Dit onderzoek vormt een onderdeel van de evaluatie van de Mededingingswet. Centraal staat de praktijk van het afbakeningsproces van relevante markten en de vraag of dit proces aan herziening toe is. Het gaat er niet om te bepalen of de huidige praktijk voldoet aan bepaalde beoordelingscriteria, maar om de vraag of bij de huidige praktijk in voldoende mate rekening wordt gehouden met de economische kritiek op afbakeningsprocessen en met de internationale discussies over marktafbakening en hieraan gerelateerde elementen van de verschillende mededingingsregimes.

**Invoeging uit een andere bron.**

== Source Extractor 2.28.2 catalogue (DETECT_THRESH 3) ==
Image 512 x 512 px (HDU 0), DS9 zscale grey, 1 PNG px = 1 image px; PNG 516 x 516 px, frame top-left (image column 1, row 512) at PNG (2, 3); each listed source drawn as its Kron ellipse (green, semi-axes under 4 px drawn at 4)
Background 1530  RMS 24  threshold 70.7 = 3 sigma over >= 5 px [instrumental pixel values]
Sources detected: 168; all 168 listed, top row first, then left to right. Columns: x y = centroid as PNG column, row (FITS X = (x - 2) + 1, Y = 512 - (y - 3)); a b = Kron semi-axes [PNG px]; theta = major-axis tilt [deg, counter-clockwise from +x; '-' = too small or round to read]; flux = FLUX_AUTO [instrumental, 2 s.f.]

Het antwoord op de centrale onderzoeksvraag is ‘ja’. De huidige benadering hoeft dus niet herzien te worden. De eindconclusie is dat – ondanks de economische (wetenschappelijke) kritiek – marktafbakening in veruit de meeste gevallen het noodzakelijke startpunt is in een mededingingszaak, en dat de SSNIP-test een zeer nuttige benadering is bij het afbakeningsproces. De NMa gebruikt met andere woorden het ‘juiste’ economische denkkader.

De SSNIP-test is echter geen statisch concept, maar is voortdurend in ontwikkeling. Anders gesteld: het concept wordt in sterke mate ingevuld op basis van voortschrijdende inzichten. Het toepassen van de test vereist dus een flexibele houding van de gebruiker – dus ook van de NMa.